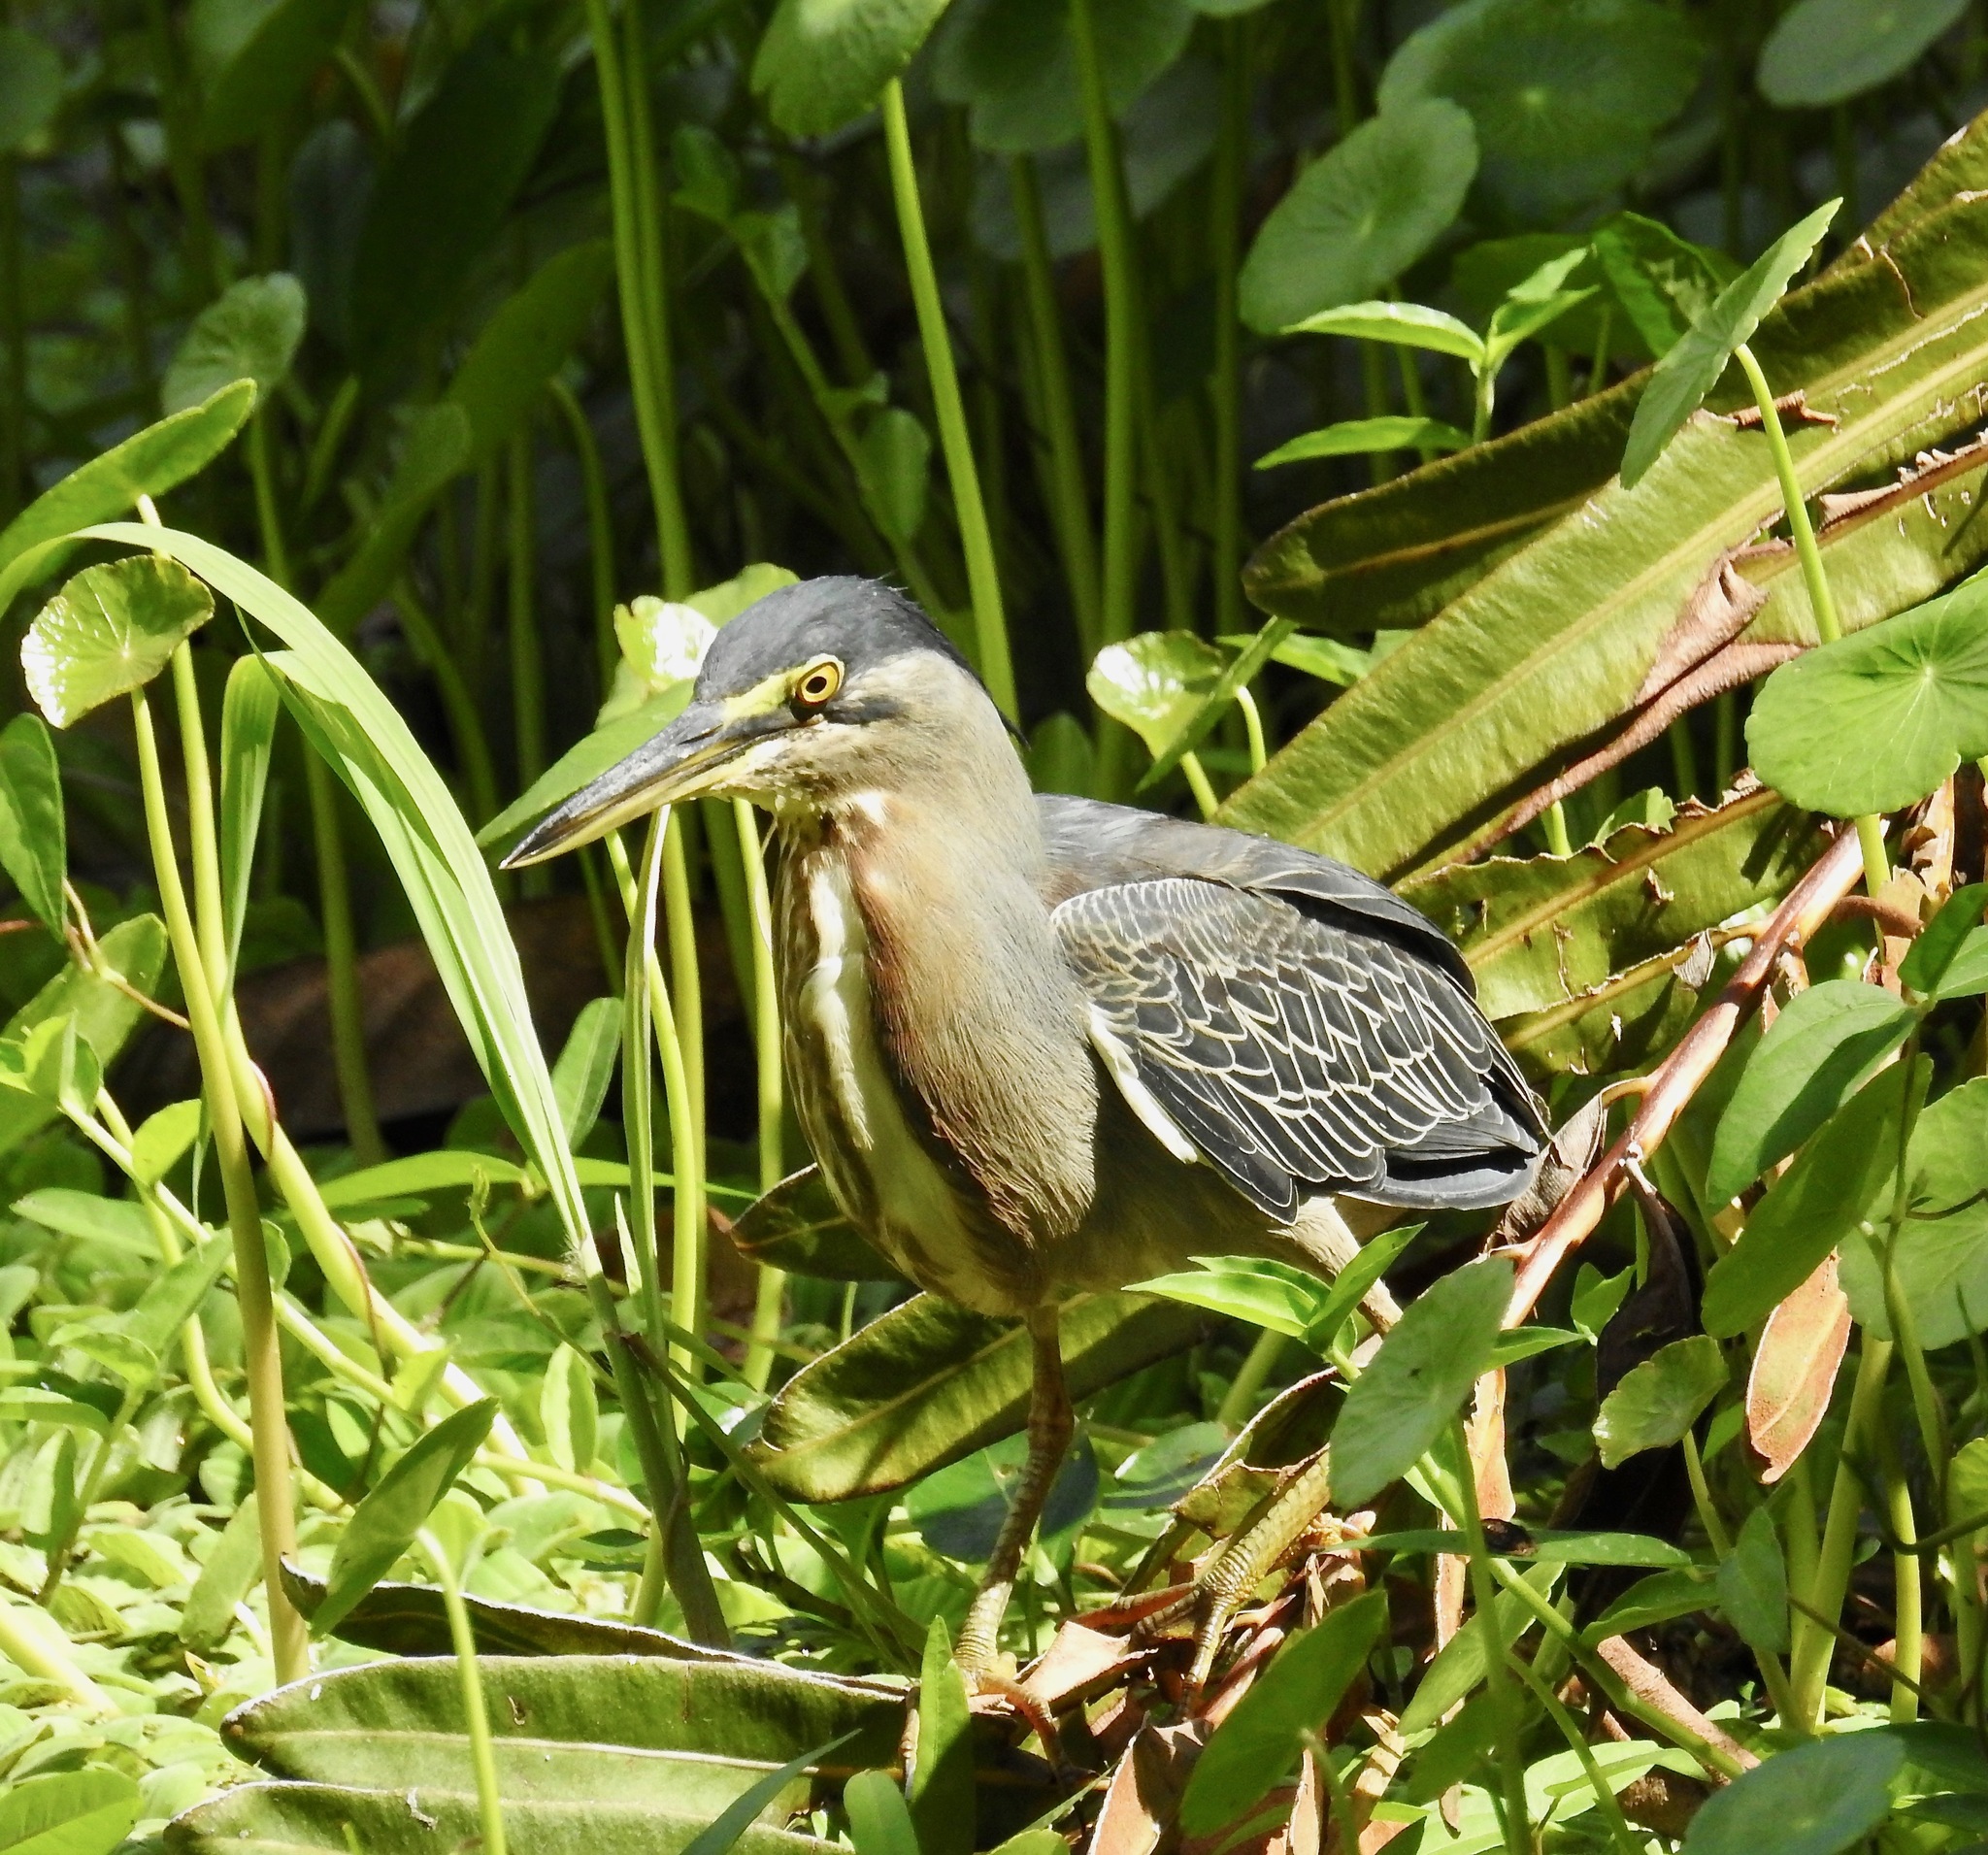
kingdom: Animalia
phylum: Chordata
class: Aves
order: Pelecaniformes
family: Ardeidae
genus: Butorides
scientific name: Butorides striata
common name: Striated heron
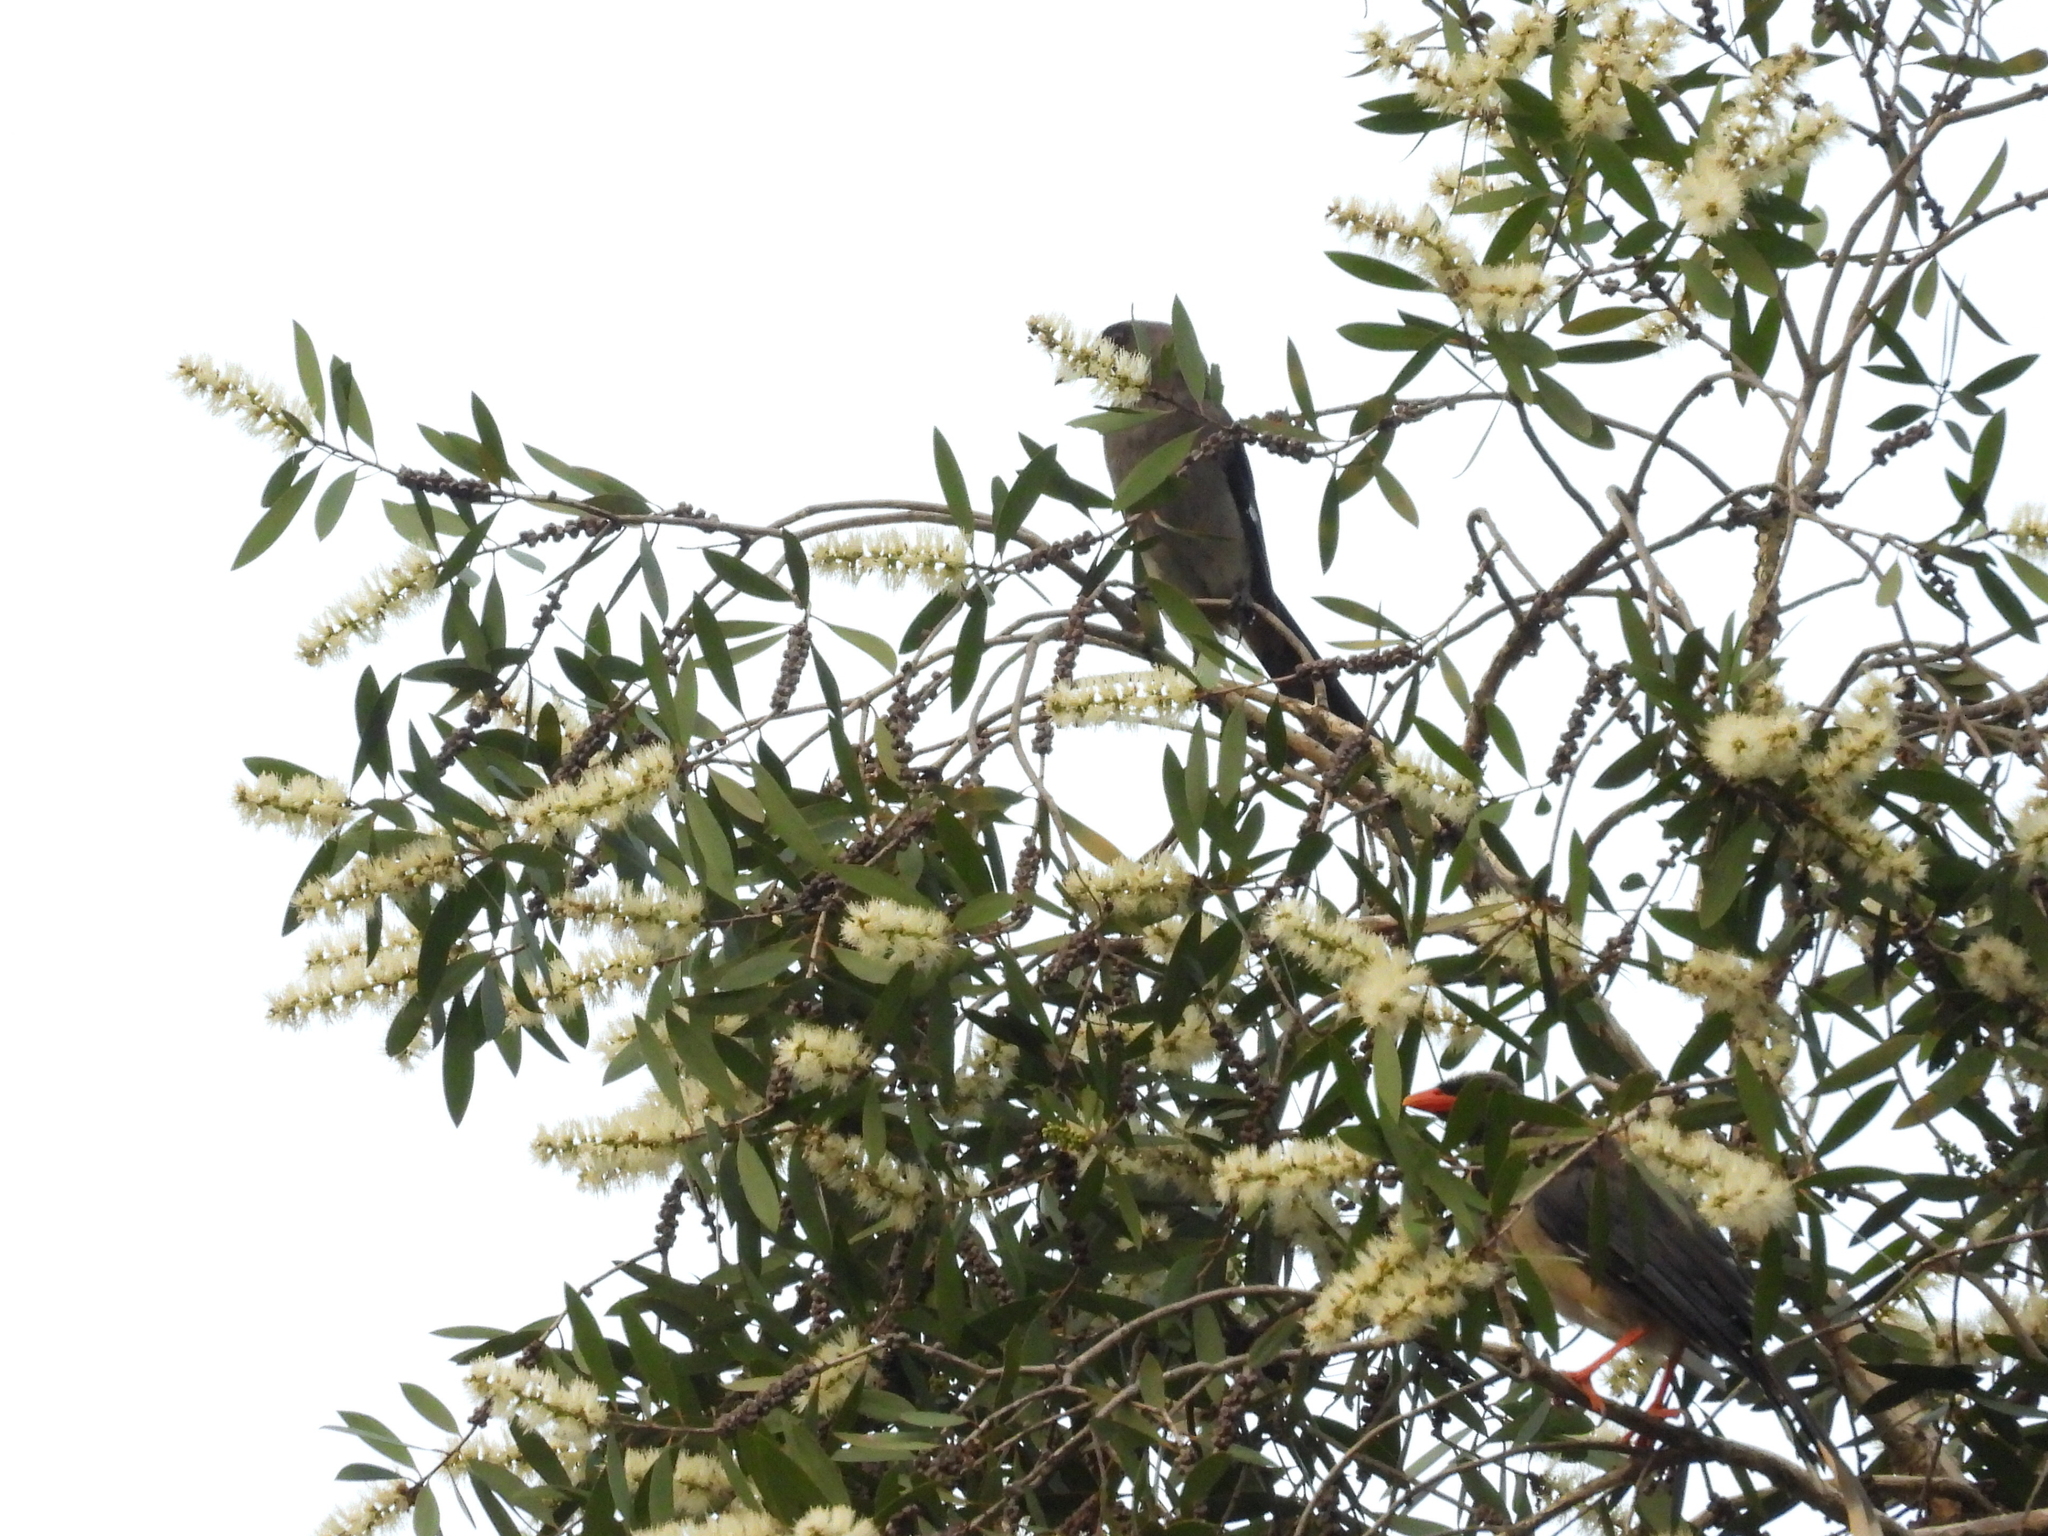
============
OBJECTIVE:
Substitute "vernacular name" for "common name" in every line of the rows above, changing nothing else. Leave the pictures out of your answer.

WRITTEN REPLY:
kingdom: Animalia
phylum: Chordata
class: Aves
order: Pelecaniformes
family: Ardeidae
genus: Butorides
scientific name: Butorides striata
vernacular name: Striated heron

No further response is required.